■ Data for this task:
== Segment start ==
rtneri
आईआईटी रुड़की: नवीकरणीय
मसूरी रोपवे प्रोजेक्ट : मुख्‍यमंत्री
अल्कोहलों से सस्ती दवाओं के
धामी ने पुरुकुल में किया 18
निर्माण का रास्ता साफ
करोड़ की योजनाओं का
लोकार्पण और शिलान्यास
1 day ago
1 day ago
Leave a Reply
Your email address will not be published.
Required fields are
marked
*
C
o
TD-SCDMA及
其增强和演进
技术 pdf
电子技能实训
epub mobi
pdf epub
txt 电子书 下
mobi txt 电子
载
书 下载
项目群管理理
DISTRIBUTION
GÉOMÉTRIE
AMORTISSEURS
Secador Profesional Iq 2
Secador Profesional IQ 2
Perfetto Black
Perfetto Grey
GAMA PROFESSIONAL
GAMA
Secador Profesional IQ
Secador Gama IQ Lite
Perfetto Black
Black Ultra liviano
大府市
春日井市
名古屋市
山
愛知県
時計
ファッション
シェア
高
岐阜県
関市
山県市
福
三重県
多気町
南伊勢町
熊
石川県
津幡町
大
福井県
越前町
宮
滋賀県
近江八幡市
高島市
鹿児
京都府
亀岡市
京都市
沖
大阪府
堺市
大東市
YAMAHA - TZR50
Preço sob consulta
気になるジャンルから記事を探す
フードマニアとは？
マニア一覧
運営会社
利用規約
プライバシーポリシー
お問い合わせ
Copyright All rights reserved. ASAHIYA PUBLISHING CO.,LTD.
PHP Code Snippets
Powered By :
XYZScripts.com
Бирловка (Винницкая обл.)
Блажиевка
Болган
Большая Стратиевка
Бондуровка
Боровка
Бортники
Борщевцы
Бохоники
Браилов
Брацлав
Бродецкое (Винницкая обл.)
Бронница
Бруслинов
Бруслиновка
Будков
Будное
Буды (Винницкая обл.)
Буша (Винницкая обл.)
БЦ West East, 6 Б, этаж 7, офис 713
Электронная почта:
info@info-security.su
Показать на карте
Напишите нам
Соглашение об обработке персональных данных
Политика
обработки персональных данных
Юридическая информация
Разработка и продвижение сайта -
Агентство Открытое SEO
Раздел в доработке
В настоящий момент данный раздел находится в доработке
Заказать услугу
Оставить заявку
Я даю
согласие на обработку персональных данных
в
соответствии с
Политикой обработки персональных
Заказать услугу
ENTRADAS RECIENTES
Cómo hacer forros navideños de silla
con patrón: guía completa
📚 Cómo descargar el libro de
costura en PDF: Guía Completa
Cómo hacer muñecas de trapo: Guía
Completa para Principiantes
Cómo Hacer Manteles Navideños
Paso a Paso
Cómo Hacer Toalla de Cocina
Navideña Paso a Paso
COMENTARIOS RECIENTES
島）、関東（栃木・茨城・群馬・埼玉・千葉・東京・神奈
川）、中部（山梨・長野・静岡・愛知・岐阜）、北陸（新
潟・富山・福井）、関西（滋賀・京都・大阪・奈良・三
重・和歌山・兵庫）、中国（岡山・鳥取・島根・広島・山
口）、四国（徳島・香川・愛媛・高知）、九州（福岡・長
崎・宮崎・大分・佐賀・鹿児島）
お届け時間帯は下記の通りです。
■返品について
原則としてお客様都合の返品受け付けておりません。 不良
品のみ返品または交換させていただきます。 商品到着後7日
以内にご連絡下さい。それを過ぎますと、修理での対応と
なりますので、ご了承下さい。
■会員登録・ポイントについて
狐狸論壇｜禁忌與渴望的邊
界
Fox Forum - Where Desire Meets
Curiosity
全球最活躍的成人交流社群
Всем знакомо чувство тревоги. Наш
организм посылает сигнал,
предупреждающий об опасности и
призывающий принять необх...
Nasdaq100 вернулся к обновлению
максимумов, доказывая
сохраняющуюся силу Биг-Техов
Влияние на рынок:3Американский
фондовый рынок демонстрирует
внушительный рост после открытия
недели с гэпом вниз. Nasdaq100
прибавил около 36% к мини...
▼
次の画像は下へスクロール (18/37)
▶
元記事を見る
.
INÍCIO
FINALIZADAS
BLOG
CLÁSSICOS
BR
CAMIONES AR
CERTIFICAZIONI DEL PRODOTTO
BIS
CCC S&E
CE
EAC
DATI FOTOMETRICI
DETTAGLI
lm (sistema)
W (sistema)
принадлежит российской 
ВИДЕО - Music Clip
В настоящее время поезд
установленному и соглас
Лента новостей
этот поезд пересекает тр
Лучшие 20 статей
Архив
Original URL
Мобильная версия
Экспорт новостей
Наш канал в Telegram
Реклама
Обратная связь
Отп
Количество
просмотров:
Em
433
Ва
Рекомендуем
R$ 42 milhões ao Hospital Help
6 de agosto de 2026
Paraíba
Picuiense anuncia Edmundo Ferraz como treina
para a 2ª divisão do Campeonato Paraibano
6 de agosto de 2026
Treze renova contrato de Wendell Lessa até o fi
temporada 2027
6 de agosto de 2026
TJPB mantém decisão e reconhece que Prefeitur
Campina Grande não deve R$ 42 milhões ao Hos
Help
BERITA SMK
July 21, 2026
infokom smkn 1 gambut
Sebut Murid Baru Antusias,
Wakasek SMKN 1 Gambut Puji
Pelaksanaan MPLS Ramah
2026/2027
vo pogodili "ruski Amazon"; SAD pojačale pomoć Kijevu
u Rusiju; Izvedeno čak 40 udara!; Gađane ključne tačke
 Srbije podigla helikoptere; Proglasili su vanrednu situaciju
== Segment end ==
Gather every line of the material that contains the string "обработки", matching case exactly.

обработки персональных данных
Политикой обработки персональных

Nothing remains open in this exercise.